Turn the lines of the items into a numbered list, starting at the first line and ending at the line that contains "user, where necessary.". Leave out blank lines.

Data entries

-=-=-=-=-

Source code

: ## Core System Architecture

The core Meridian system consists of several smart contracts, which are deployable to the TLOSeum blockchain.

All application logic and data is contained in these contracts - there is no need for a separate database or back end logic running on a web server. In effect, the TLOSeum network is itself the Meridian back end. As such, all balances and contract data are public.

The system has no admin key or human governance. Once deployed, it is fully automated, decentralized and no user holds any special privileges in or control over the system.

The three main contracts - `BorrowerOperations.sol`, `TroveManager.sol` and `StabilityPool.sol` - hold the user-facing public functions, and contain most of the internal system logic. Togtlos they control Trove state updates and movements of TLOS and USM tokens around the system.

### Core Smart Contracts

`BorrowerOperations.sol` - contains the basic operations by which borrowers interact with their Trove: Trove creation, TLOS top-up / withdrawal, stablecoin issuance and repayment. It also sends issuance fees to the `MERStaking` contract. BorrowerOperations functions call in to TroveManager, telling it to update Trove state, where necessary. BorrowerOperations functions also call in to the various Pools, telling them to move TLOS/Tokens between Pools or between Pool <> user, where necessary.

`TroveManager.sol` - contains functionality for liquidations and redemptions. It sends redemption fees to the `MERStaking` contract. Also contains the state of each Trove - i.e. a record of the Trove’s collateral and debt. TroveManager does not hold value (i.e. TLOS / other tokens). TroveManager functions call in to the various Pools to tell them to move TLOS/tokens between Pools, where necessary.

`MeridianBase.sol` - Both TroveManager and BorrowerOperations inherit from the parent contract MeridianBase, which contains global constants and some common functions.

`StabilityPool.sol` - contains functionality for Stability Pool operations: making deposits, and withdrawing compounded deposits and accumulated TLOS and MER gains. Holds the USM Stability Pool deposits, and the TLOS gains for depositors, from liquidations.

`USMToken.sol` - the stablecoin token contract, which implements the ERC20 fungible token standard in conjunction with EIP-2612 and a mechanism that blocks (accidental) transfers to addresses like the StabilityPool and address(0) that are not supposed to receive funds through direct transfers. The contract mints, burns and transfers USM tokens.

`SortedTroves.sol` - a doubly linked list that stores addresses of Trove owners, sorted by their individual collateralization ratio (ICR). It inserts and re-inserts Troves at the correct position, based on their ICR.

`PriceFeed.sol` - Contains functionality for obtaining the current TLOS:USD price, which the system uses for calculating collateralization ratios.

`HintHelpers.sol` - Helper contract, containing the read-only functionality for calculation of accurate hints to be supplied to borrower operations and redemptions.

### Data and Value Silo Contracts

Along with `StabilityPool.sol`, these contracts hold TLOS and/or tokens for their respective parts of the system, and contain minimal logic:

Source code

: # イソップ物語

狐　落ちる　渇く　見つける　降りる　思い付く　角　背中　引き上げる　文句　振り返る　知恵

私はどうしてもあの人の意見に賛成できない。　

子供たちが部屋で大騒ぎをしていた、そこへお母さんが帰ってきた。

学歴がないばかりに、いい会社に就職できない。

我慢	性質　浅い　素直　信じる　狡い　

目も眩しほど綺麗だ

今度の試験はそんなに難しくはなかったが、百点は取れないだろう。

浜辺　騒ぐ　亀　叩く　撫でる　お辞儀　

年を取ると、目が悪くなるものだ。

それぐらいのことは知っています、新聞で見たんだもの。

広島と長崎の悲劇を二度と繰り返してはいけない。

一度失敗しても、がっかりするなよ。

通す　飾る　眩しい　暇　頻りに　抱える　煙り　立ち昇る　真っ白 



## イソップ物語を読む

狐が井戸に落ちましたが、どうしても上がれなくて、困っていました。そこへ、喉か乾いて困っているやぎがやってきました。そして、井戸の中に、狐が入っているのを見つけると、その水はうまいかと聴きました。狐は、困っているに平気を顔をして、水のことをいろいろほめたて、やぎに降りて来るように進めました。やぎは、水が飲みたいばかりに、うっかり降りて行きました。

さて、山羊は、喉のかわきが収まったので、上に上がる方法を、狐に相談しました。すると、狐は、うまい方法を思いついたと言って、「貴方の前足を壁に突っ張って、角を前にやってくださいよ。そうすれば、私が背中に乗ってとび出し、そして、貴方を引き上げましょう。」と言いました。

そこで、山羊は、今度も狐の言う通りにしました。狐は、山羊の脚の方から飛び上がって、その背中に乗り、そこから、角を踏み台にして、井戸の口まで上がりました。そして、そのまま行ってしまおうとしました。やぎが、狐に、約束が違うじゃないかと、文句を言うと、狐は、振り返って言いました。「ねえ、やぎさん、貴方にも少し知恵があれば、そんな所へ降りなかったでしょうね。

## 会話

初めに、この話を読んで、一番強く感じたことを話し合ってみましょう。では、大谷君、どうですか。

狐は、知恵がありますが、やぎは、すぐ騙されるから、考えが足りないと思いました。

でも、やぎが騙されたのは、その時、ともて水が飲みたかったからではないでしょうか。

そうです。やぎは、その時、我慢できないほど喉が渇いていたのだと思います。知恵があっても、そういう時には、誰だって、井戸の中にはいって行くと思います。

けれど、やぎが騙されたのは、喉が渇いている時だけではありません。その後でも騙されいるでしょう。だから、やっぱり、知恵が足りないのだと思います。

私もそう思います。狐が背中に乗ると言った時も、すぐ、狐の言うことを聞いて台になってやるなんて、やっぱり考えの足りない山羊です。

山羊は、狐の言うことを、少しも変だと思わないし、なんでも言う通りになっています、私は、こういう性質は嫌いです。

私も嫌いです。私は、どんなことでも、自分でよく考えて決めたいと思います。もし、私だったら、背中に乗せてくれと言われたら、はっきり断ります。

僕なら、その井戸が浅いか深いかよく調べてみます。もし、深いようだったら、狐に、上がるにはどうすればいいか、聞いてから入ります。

-=-=-=-=-

- Answer section:
1. Source code
2. : ## Core System Architecture
3. The core Meridian system consists of several smart contracts, which are deployable to the TLOSeum blockchain.
4. All application logic and data is contained in these contracts - there is no need for a separate database or back end logic running on a web server. In effect, the TLOSeum network is itself the Meridian back end. As such, all balances and contract data are public.
5. The system has no admin key or human governance. Once deployed, it is fully automated, decentralized and no user holds any special privileges in or control over the system.
6. The three main contracts - `BorrowerOperations.sol`, `TroveManager.sol` and `StabilityPool.sol` - hold the user-facing public functions, and contain most of the internal system logic. Togtlos they control Trove state updates and movements of TLOS and USM tokens around the system.
7. ### Core Smart Contracts
8. `BorrowerOperations.sol` - contains the basic operations by which borrowers interact with their Trove: Trove creation, TLOS top-up / withdrawal, stablecoin issuance and repayment. It also sends issuance fees to the `MERStaking` contract. BorrowerOperations functions call in to TroveManager, telling it to update Trove state, where necessary. BorrowerOperations functions also call in to the various Pools, telling them to move TLOS/Tokens between Pools or between Pool <> user, where necessary.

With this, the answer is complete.